### Tasks for this exercise:
• a. Please condense the paragraph in the shoe-care thread that begins "There are a couple of points" into a short bulleted list that keeps its main facts.
• b. Transcribe the shoe-care thread between "Yes, as others" and "(Feb 18, 2005)", inclusive.

### Given passage:
Based on the color, I'd use Meltonian Cognac cream. You could follow that with Kiwi tan wax.


----------



## Teacher (Mar 14, 2005)

Yes, as others have stated, start by using a good cream (colored or neutral) or a cream-like conditioner. There's a good chance that the leather's finish may be dry. After that, go ahead and use wax for protection.


----------



## Roger (Feb 18, 2005)

There are a couple of points that I'd like to comment on. URMarc, you noted in your opening post that you'd finish the process by spraying the shoes with a waterproofing substance (probably containing silicone). DON'T DO THIS. This stuff is not designed for dress shoes, but rather for hunting/hiking boots and the like to keep water out under rough conditions, and should never be used on good-quality calfskin shoes. Second, I have to respectfully disagree with CharlieChannel about using mink oil on dress shoes. I would never do this. Mink oil is another waterproofing agent used with boots worn under wet and adverse outdoor conditions, and was never meant for dress shoes. It will soak the leather and turn it darker and will defeat the purpose of the creams and wax polishes that are appropriate.

### Records supplied:

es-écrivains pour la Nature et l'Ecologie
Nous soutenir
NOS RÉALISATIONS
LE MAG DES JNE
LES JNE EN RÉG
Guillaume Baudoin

### Task-by-task solutions:
• a.
- Dress shoes should not be sprayed with a waterproofing substance (probably containing silicone), as URMarc planned. Such sprays are meant to keep water out of hunting or hiking boots in rough conditions and should never be used on good-quality calfskin shoes.
- Roger disagrees with CharlieChannel's suggestion of mink oil on dress shoes. Mink oil is a waterproofing agent for boots worn in wet, adverse outdoor conditions and was never meant for dress shoes.
- Mink oil soaks the leather, darkens it, and defeats the purpose of the creams and wax polishes that are appropriate.

• b.
Yes, as others have stated, start by using a good cream (colored or neutral) or a cream-like conditioner. There's a good chance that the leather's finish may be dry. After that, go ahead and use wax for protection.


----------



## Roger (Feb 18, 2005)